Le texte de cette page a été corrigé et est conforme au fac-similé.
186
LA VIE LITTÉRAIRE

Un orchestre immense se tient à mi-côte. Le cortège, venu des Tuileries, a passé tout entier, peuple et magistrats, sous ce joug symbolique de la loi, qu’on voit à gauche, formé d’une guirlande soutenue par deux termes et tenant suspendu sur les têtes le niveau de l’égalité. Le char de l’agriculture, drapé de rouge et traîné par des bœufs, occupe le milieu du tableau. Le premier plan est formé par une haie de curieux, parmi lesquels se trouvent des citoyennes en robes claires, avec des ceintures aux couleurs de la Nation. Elles sont charmantes. Et comme c’est là une fête populaire, un marchand de coco, portant sur son dos sa fontaine à dôme de cuivre, parcourt les rangs en agitant sa sonnette. Un beau soleil brille sur cette fête, à laquelle il semble sourire avec majesté. On remarqua que, le 20 prairial, le temps était magnifique et les artistes chargés de fixer le souvenir de cette journée prirent soin d’étendre, comme un décor sur la scène, les rayons d’un ciel éblouissant.

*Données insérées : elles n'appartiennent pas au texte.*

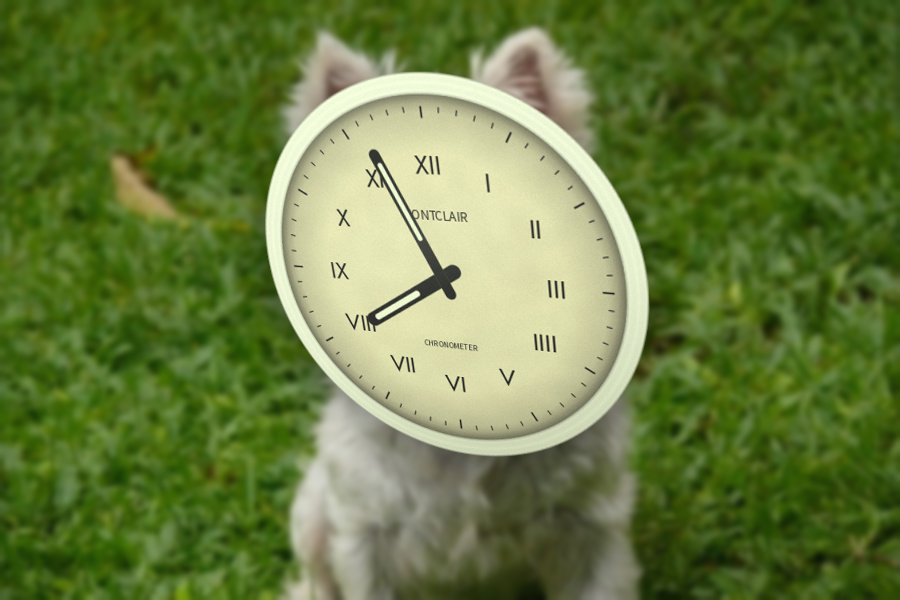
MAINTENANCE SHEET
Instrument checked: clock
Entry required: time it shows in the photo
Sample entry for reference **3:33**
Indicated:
**7:56**
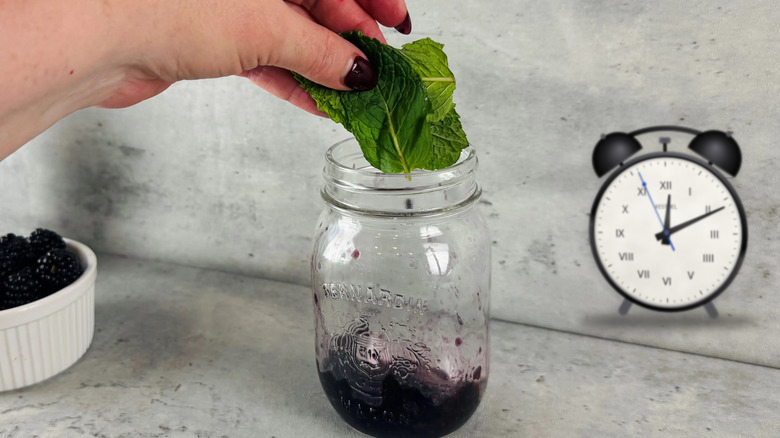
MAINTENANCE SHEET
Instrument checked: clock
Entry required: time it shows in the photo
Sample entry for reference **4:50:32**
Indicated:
**12:10:56**
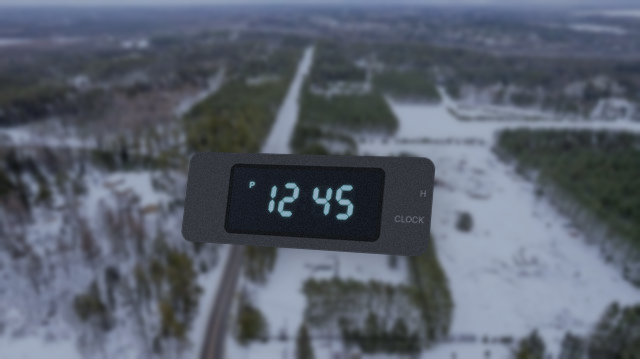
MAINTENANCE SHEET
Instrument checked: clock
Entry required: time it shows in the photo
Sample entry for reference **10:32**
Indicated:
**12:45**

On voit le soleil sur les médailles de plomb frappées en commémoration du 20 prairial et sur ces grossières images coloriées que Chéreau vendait rue Saint-Jacques, alors rue Jacques. On n’en peut douter après avoir regardé la toile attribuée à Demachy et consulté les estampes conservées à l’hôtel Carnavalet : la fête de l’Être suprême fut très belle, et les Parisiens en revinrent charmés.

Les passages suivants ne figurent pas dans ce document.